TASK OBJECTIVE.
Starting at the beginning of the entries below and ending at the line that contains "Ministerium verweist auf", swap "Bußgeld" for "Ordnungsgeld" and leave everything else as is.

EXERCISE DATA.
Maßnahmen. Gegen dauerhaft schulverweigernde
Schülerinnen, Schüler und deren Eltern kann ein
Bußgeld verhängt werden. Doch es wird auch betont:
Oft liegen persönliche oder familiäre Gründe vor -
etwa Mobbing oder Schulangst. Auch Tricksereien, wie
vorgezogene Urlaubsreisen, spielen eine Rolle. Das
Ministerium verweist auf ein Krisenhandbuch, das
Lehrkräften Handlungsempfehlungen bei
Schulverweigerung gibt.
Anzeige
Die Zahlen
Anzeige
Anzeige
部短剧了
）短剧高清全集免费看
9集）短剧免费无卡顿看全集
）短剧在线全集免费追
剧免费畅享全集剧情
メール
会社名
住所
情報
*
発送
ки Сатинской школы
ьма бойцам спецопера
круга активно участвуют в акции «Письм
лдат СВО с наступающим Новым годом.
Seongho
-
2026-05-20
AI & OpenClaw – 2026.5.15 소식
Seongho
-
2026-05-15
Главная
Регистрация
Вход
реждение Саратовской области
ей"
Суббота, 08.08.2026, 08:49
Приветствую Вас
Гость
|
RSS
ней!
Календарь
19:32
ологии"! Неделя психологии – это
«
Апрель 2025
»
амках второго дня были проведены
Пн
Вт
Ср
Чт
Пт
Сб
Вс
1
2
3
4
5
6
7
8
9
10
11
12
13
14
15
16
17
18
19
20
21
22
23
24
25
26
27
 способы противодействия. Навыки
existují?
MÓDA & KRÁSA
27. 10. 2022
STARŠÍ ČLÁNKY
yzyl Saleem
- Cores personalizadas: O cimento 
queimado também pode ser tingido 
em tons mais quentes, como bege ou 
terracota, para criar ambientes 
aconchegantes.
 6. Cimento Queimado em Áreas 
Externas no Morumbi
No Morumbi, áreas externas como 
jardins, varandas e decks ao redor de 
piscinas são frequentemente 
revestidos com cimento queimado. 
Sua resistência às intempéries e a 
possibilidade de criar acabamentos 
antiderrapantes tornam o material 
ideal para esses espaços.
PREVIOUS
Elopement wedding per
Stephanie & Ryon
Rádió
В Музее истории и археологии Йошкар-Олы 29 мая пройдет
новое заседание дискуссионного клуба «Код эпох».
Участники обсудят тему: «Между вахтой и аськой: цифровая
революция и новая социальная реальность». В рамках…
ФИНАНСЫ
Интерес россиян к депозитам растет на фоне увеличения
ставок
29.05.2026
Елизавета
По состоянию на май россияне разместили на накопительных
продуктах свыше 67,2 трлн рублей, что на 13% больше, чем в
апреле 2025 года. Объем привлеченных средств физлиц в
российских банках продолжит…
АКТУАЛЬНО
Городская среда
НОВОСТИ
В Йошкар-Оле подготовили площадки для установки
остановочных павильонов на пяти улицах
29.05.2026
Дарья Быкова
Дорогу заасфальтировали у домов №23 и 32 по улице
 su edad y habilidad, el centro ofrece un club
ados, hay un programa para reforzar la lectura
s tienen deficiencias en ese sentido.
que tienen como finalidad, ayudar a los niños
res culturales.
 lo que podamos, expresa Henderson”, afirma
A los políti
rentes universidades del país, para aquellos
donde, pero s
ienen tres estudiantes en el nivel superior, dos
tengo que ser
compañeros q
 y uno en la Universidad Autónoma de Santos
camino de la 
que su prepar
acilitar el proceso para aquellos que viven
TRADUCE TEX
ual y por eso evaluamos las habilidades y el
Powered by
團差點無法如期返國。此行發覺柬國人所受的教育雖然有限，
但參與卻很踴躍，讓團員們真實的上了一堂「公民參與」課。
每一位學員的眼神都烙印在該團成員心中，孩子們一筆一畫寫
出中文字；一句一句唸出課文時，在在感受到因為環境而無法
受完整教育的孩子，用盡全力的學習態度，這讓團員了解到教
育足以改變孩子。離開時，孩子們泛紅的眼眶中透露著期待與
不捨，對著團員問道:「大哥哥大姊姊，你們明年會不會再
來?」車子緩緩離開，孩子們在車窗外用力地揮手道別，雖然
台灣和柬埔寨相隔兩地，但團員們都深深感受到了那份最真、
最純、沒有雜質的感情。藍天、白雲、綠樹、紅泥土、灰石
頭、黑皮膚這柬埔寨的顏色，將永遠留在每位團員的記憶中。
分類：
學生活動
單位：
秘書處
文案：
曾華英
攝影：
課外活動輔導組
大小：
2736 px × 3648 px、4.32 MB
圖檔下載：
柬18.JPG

EXERCISE ANSWER.
Maßnahmen. Gegen dauerhaft schulverweigernde
Schülerinnen, Schüler und deren Eltern kann ein
Ordnungsgeld verhängt werden. Doch es wird auch betont:
Oft liegen persönliche oder familiäre Gründe vor -
etwa Mobbing oder Schulangst. Auch Tricksereien, wie
vorgezogene Urlaubsreisen, spielen eine Rolle. Das
Ministerium verweist auf ein Krisenhandbuch, das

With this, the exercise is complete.